» **TASK BRIEF**
Among the entries that follow, the required portion opens with the line containing "Breast MRI, one" and closes with the line containing "Annotated regions visible". Give that portion again exactly, and nothing else.

» **DATA SUPPLIED**
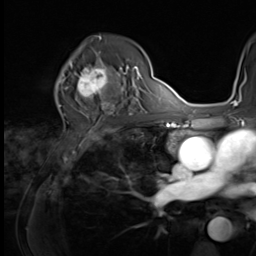
Breast MRI (dynamic contrast-enhanced), one axial slice. Position 42 of 64 along the scan axis. Cropped to one breast. Dynamic contrast-enhanced series, time point 2 of 9 at this slice position (early post-contrast). 3 T. TE 1.5 ms, TR 4.7 ms. 2.5 mm slice thickness. 256 × 256 image matrix, field of view 215 × 215 mm. Female patient.
Outlined on this slice (semi-automatic segmentation, software-assisted and operator-edited):
- enhancing-tissue mask used for the functional tumour volume (all voxels passing the contrast-enhancement thresholds inside the analysis volume; usually the tumour): bounding box <64,59,121,100> (left, top, right, bottom; pixels)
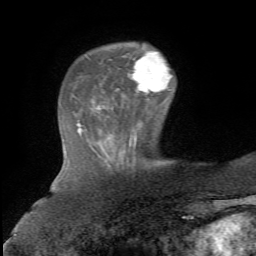
Breast MRI, one axial slice; slice 19 of 72 in the series (ordered by position); cropped to one breast; dynamic contrast-enhanced series, time point 2 of 5 at this slice position (early post-contrast); 1.5 T; TE 4.3 ms, TR 8.7 ms; 256 × 256 image matrix, field of view 180 × 180 mm. Female patient.
Annotated regions visible in this slice (semi-automatic segmentation, software-assisted and operator-edited):
- enhancing-tissue mask used for the functional tumour volume (all voxels passing the contrast-enhancement thresholds inside the analysis volume; usually the tumour): bounding box [x1, y1, x2, y2] px = [131, 51, 172, 103]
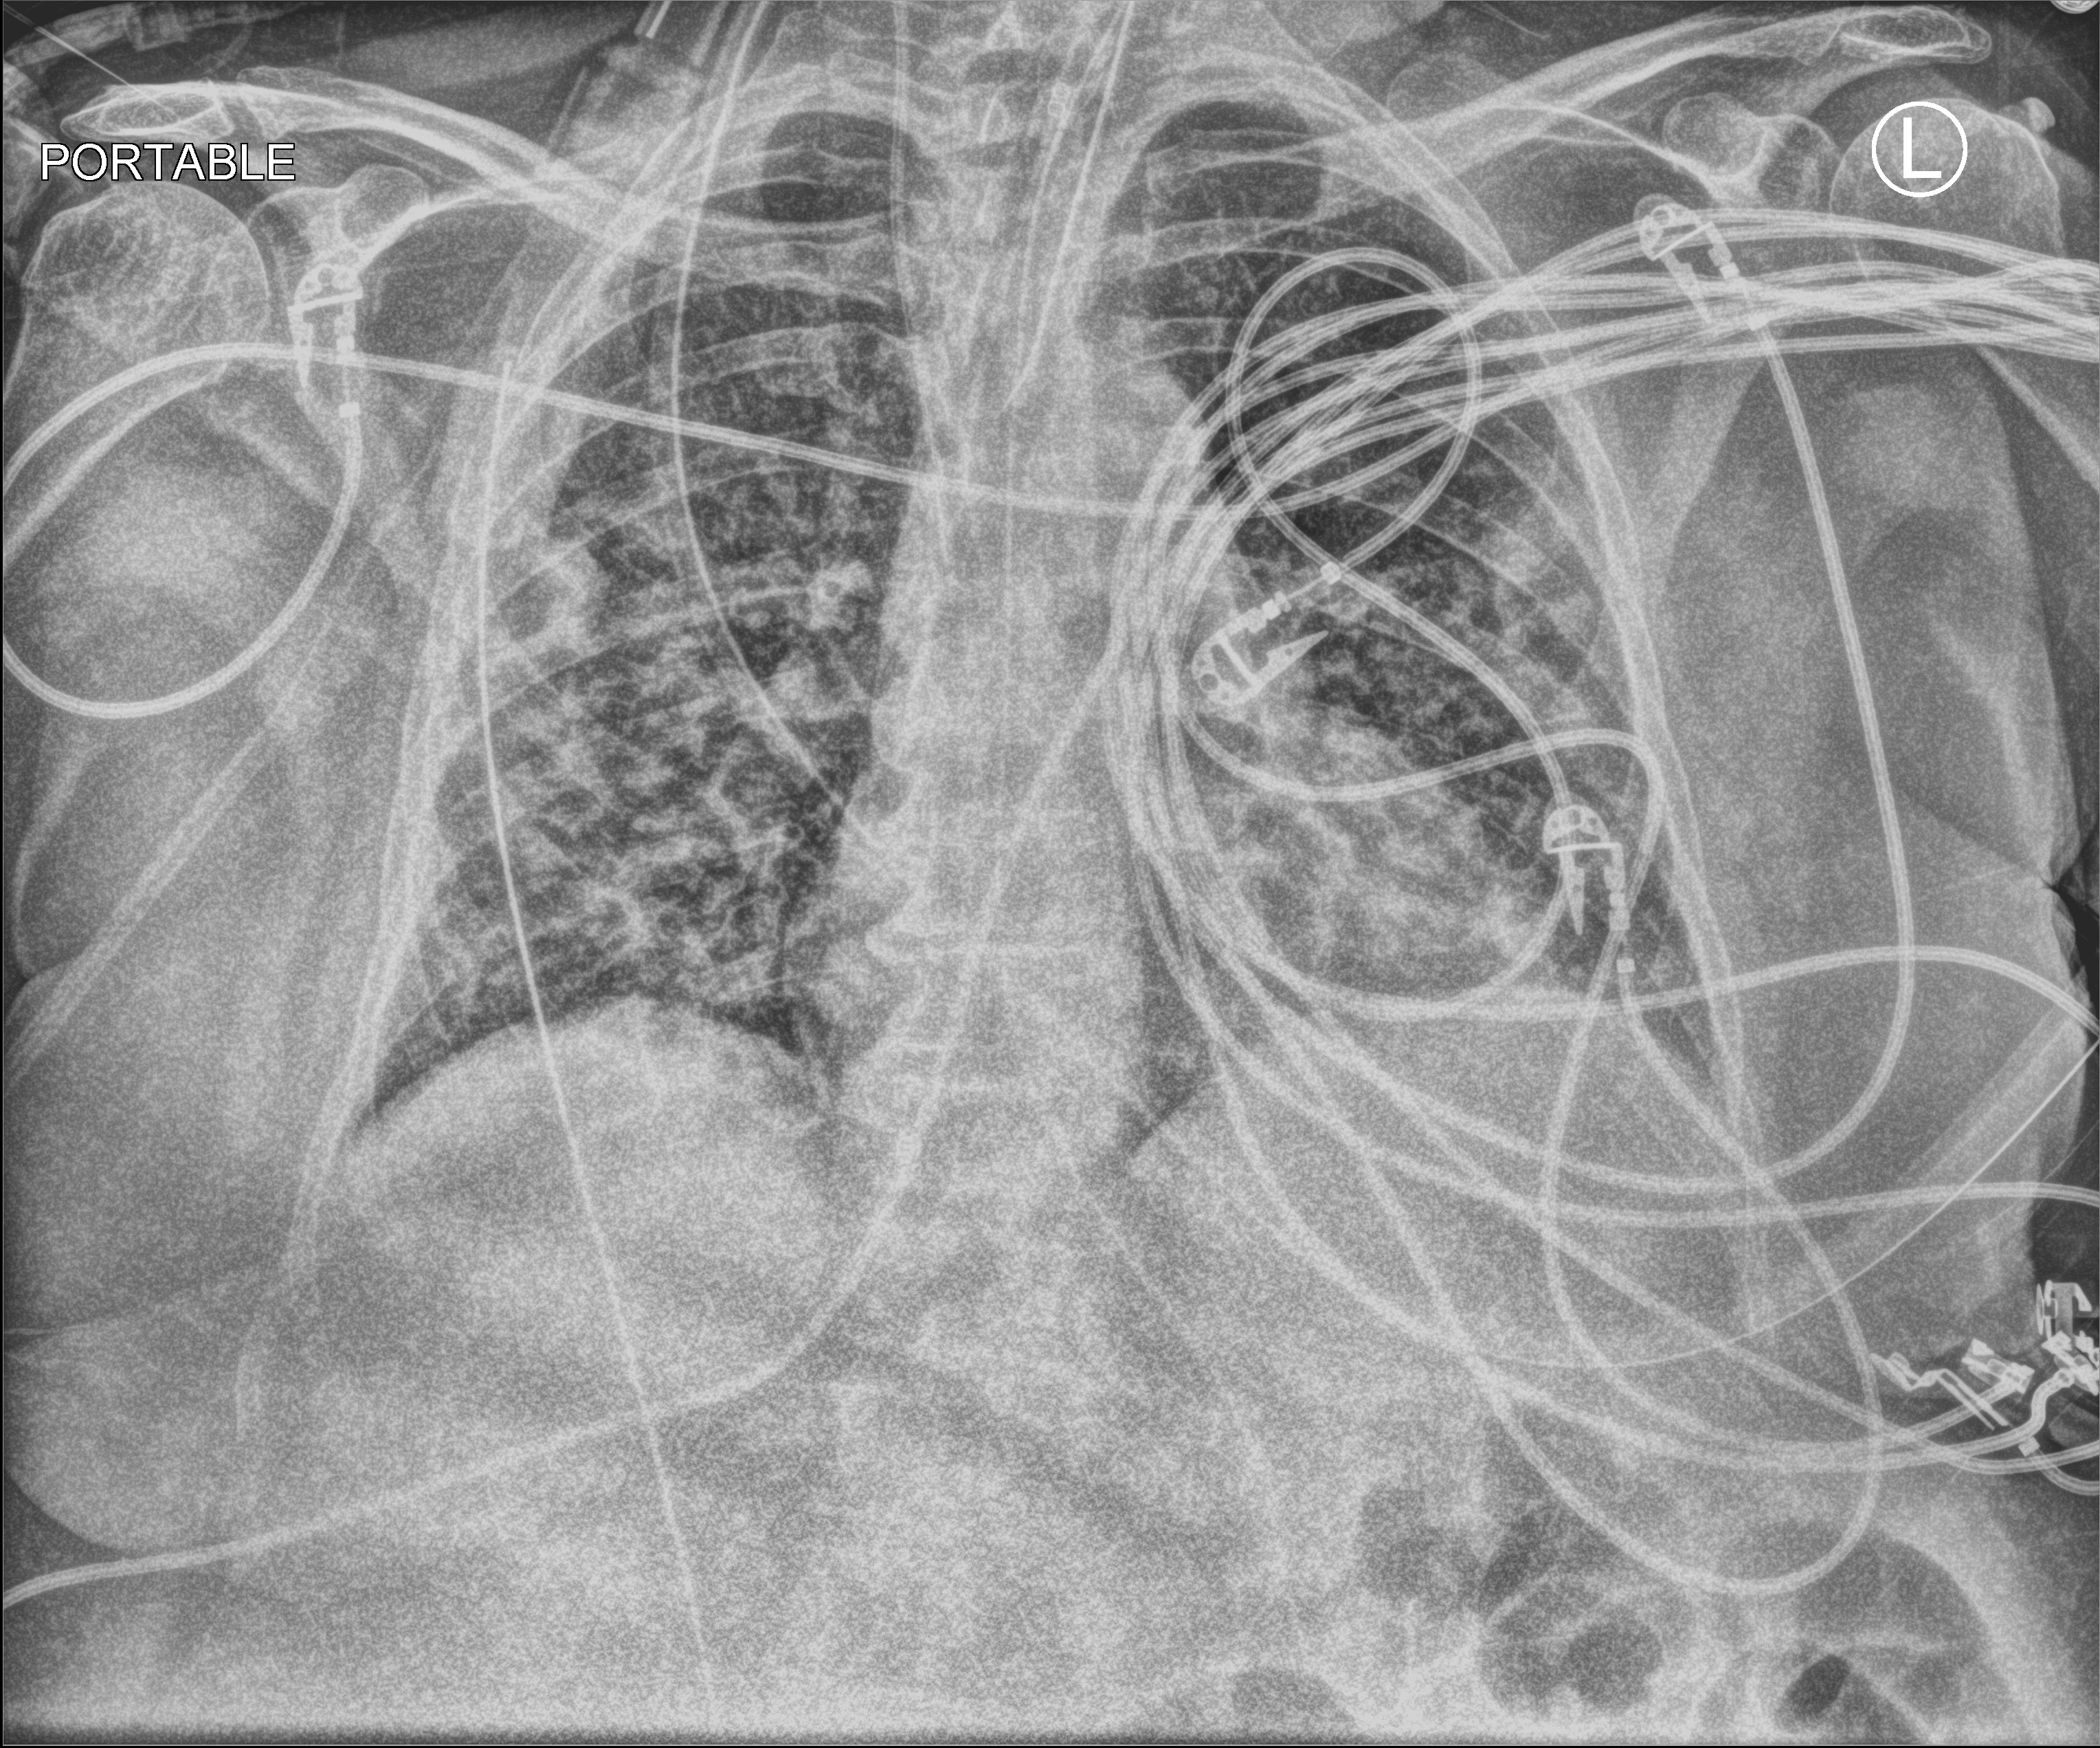
Chest X-ray (portable), anteroposterior (AP) projection. Female patient hospitalised with COVID-19, age 75–90 years.
From the hospital-stay record, not from the radiograph (when in the stay this image was taken is not recorded): admitted to intensive care during this hospital stay: yes; mechanically ventilated during this hospital stay: yes.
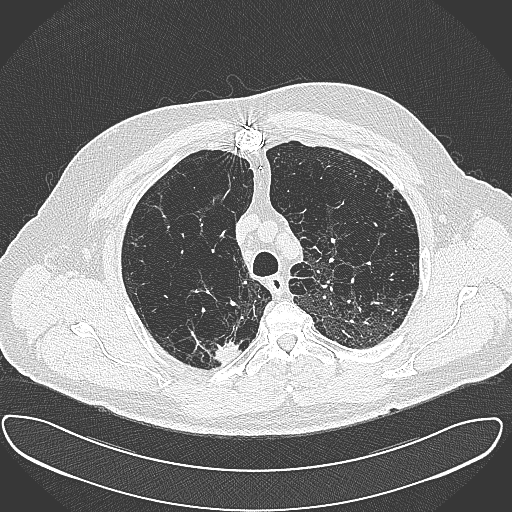
Chest CT (low-dose screening protocol), one axial image. Baseline annual screen. Lung window (W 1500 / L -600 HU). 1 mm slice thickness. Lung (sharp) reconstruction kernel (B80f). 120 kVp. Male participant, aged 60 years at enrolment. Current smoker at enrolment.
Expert reader's lesion annotation, bounding box <201,328,242,365> (left, top, right, bottom; pixels). The exam's reader record, not a measurement of the box and not confirmed to be the same lesion: non-calcified nodule or mass ≥4 mm, right upper lobe, 15 × 25 mm, spiculated (stellate) margins, soft tissue attenuation. Official screen result: positive, change unspecified: nodule(s) >= 4 mm or enlarging nodule(s), mass(es), or other non-specific abnormalities suspicious for lung cancer. Lung cancer was diagnosed 32 days after this screen: carcinoma, NOS, right upper lobe, moderately differentiated (G2), stage IB (AJCC 6th edition), 35 mm at pathology.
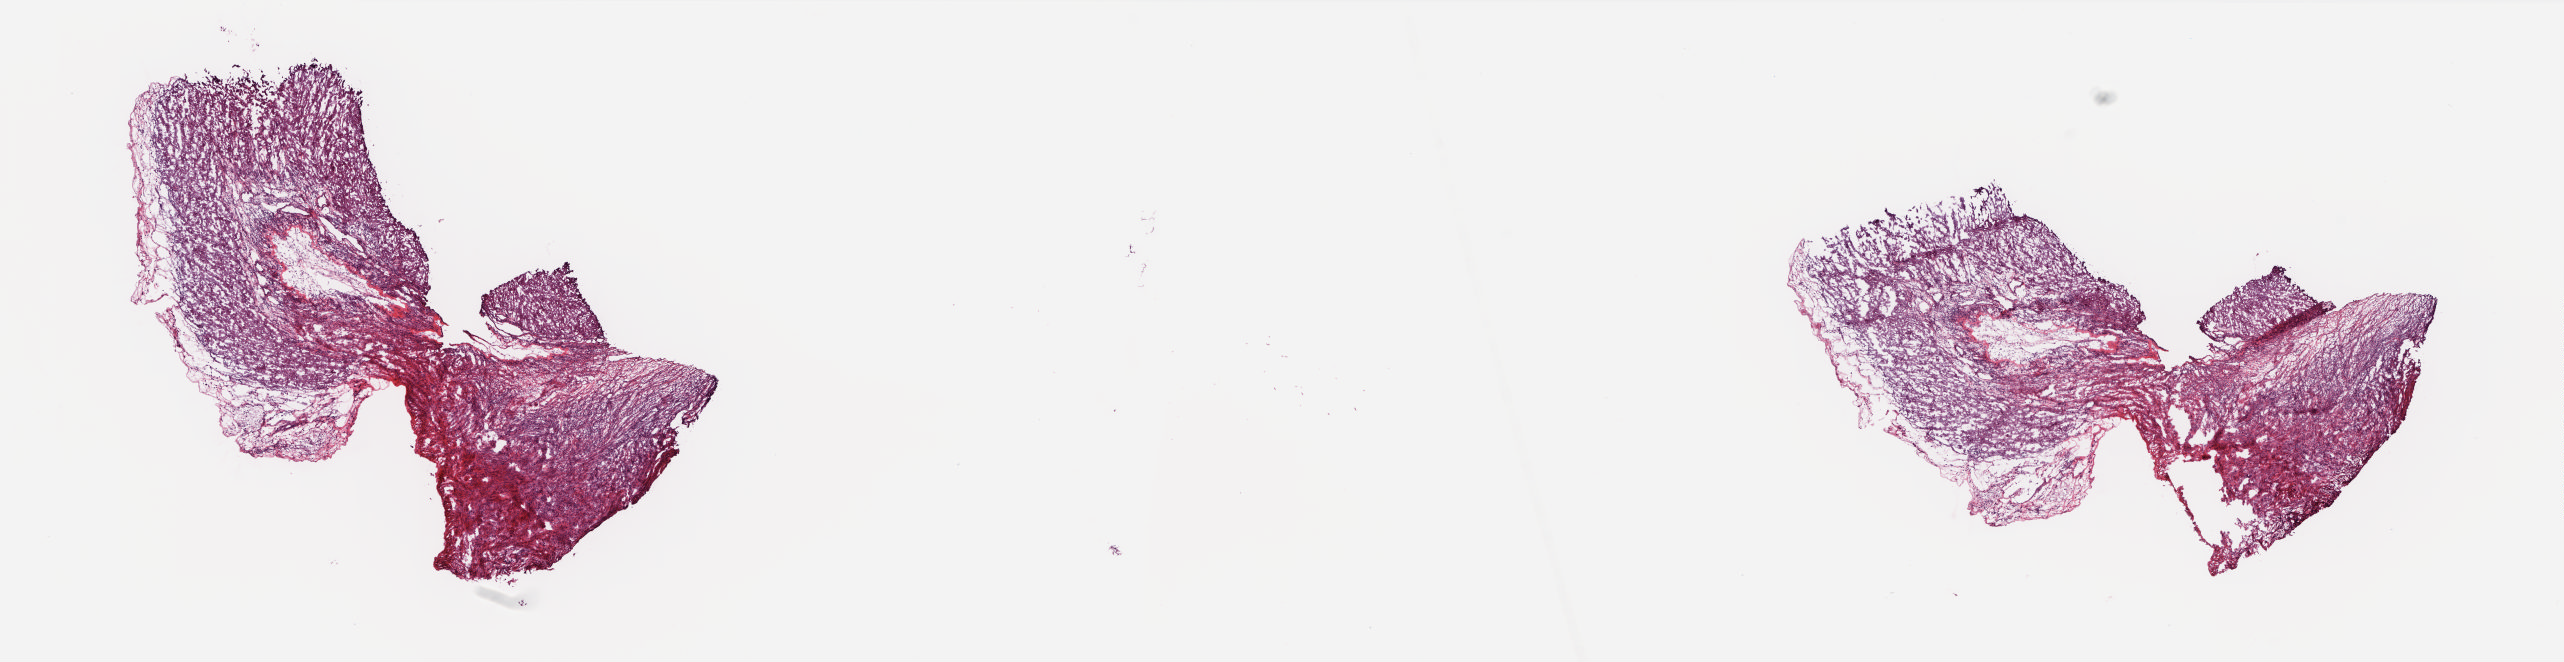
Whole-slide histology image, H&E, a low-resolution overview of the entire scanned area, about 20.7 x 5.3 mm (from a 20x scan). Frozen section. Cervix, solid tissue normal (non-tumour tissue) sample. Female, age 21 years at initial diagnosis. Pathologist review of this section (percent, as recorded): tumour cells 0%, tumour nuclei 0%, normal cells 20%, stromal cells 80%, necrosis 0%. Inflammatory infiltration, as recorded: lymphocyte infiltration 8%, monocyte infiltration 1%, neutrophil infiltration 1%.
- this section: solid tissue normal (non-tumour) sample from the same patient
- patient diagnosis: Squamous cell carcinoma, keratinizing, NOS (cervix uteri)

» **PROBLEM SOLUTION**
Breast MRI, one axial slice; slice 19 of 72 in the series (ordered by position); cropped to one breast; dynamic contrast-enhanced series, time point 2 of 5 at this slice position (early post-contrast); 1.5 T; TE 4.3 ms, TR 8.7 ms; 256 × 256 image matrix, field of view 180 × 180 mm. Female patient.
Annotated regions visible in this slice (semi-automatic segmentation, software-assisted and operator-edited):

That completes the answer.